#### ENUNCIADO 1:
Disponha em uma tabela Markdown, com as colunas Número e Conteúdo, as linhas dos dados de correspondência de pontos-chave: comece na primeira linha desses dados e encerre após a que contém "1: (538, 59)", ambas incluídas, omitindo as linhas em branco.

#### TRECHO:
+ + + +

Com a era Lula chegando a seu fim, o Brasil se encontra próximo de voltar a discutir políticas para os mais estratégicos setores econômicos, que tendem a incluir fortes disputas, ao lado de acaloradas discussões de fundo ideológico. Os aeroportos, um dos maiores gargalos nacionais, não ficarão de fora das disputas, já que, desde que o interminável ‘caos aéreo’ entrou em nosso cotidiano, as urgências e interesses sobre eles tornaram-se igualmente enormes. Com a obrigação de se reestruturarem ao menos 12 deles (cidades sedes da Copa-14) mais prontamente, o debate pode tomar rumos desvirtuados, haja vista o já escancarado interesse do setor privado em tomar conta dos principais aeroportos e até da Infraero.

 

Para tratar de tema que desperta como poucos a sanha dos interesses econômicos, o Correio da Cidadania entrevistou Carlos Gilberto Camacho, diretor de vôo do Sindicato Nacional dos Aeronautas. Na conversa, ele não poupa os ‘governos de plantão’ pelas políticas aplicadas à aviação nacional, sublinhando a descaracterização da ANAC (Agência Nacional de Aviação Civil), mais uma entidade de representação social tragada pelos interesses e conluios privados.

 

Além de apontar o perigo das reformas bilionárias e apressadas para a Copa, Camacho pede para que se ‘repense o país’, revisando-se toda a organização de nossos modais e o duopólio vigente. Também ressalta ser insustentável a circulação de somente aeronaves de grande porte, destacando a importância de companhias regionais, com aviões de menor porte cobrindo trajetos complementares. Para completar, denuncia um assustador quadro de exploração de pilotos e demais trabalhadores do setor, chegando a relatar o caso de uma dupla que, após dias e noites ‘batendo e voltando’, caiu no sono na hora de iniciar o pouso. O detalhe é que foram os próprios profissionais que reportaram o caso.

 

Na entrevista a seguir, o leitor poderá enxergar alguns feixes de luz da caixa preta do nosso setor aéreo.

+ + + +

Dados de correspondência de pontos-chave
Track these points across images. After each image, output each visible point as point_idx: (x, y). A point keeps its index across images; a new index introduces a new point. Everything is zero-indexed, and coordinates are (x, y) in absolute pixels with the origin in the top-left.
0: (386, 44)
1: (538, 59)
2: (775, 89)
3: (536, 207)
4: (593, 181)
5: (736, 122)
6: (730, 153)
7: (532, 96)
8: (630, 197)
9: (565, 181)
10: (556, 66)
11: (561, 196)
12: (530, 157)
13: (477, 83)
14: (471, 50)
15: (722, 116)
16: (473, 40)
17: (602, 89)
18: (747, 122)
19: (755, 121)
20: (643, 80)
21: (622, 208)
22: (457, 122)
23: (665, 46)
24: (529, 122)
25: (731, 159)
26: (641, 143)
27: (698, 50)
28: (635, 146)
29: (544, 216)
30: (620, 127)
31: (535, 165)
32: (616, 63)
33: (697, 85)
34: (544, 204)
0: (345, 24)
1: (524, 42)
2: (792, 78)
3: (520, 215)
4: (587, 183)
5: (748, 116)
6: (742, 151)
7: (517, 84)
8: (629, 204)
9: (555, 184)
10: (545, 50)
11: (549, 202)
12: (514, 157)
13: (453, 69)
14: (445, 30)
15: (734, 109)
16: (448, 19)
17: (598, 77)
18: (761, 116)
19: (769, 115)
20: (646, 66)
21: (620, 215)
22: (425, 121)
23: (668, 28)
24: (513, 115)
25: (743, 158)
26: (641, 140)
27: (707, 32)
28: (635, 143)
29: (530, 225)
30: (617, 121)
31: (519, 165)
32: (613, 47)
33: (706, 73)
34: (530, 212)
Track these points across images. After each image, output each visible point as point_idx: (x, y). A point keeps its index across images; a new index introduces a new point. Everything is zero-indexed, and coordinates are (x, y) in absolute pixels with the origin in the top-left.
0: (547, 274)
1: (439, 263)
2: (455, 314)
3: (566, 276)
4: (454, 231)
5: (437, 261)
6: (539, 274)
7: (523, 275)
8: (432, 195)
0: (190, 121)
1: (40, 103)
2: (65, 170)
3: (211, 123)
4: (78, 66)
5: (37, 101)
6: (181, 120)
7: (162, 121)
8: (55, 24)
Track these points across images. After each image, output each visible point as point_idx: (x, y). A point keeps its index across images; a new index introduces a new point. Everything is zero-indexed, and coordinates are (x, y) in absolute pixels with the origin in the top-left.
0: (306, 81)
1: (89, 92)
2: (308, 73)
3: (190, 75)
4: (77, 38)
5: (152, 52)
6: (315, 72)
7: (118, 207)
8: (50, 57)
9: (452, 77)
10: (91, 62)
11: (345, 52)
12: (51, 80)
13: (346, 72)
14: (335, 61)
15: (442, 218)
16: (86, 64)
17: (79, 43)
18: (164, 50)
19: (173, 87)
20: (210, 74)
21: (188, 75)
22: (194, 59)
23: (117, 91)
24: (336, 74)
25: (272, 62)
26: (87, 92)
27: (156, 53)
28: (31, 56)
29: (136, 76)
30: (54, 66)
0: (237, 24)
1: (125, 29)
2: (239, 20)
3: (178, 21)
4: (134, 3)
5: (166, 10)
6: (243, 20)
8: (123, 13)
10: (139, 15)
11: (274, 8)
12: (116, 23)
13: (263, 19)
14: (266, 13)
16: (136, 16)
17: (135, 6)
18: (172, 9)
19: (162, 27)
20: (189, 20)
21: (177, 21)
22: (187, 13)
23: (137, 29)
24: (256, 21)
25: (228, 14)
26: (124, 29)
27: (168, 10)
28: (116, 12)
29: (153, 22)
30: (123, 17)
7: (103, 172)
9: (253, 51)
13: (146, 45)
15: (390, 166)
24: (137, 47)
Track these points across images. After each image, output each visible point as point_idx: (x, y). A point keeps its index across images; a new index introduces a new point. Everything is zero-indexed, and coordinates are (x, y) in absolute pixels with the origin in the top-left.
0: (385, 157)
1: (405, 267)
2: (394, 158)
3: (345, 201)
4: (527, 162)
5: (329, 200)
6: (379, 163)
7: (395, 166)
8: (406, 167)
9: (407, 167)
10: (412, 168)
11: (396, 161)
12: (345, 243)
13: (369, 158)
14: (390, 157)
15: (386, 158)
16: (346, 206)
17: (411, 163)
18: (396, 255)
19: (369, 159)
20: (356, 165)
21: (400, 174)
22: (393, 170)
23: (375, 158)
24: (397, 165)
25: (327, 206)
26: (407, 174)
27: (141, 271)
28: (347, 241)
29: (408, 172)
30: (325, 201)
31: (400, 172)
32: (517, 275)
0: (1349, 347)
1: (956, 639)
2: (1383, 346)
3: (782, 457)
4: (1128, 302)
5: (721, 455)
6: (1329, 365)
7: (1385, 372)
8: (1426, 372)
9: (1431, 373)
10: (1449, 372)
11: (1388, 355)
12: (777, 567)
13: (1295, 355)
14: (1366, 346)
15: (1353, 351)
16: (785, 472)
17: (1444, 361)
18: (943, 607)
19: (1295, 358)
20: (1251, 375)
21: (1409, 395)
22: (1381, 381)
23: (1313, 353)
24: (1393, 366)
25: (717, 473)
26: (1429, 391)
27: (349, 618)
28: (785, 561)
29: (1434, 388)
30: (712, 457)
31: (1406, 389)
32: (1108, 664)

+ + + +

#### ENUNCIADO 2:
Retome o trecho sobre a aviação civil brasileira a partir da última frase apresentada.

#### ESPAÇO PARA RESPOSTA 1:
| Número | Conteúdo |
|---|---|
| 1 | Track these points across images. After each image, output each visible point as point_idx: (x, y). A point keeps its index across images; a new index introduces a new point. Everything is zero-indexed, and coordinates are (x, y) in absolute pixels with the origin in the top-left. |
| 2 | 0: (386, 44) |
| 3 | 1: (538, 59) |

#### ESPAÇO PARA RESPOSTA 2:
 

Correio da Cidadania: Nas últimas semanas intensificaram-se as especulações acerca da construção de um novo aeroporto no estado de São Paulo, na cidade de Caieiras, ou outro local, empreendimento que parece já estar atraindo grande interesse de empreiteiras. O que pensa deste projeto?

 

Carlos Gilberto Camacho: O necessário de saber sobre esse novo aeroporto é qual a sua real proposta, o que eles pretendem com outro aeroporto numa cidade que já está saturada, principalmente em termos de transporte, não só aéreo, como terrestre. É muito fácil construir um aeroporto, mas devemos lembrar que tem de se chegar a ele. Não é simplesmente materializar a obra e sair voando.

 

Qualquer ato ou pensamento no sentido de se construir um novo aeroporto na cidade de São Paulo eu considero uma insanidade das autoridades, a não ser que pretendam mesmo abusar de seus poderes e fazer algo que não tem a menor lógica para a cidade.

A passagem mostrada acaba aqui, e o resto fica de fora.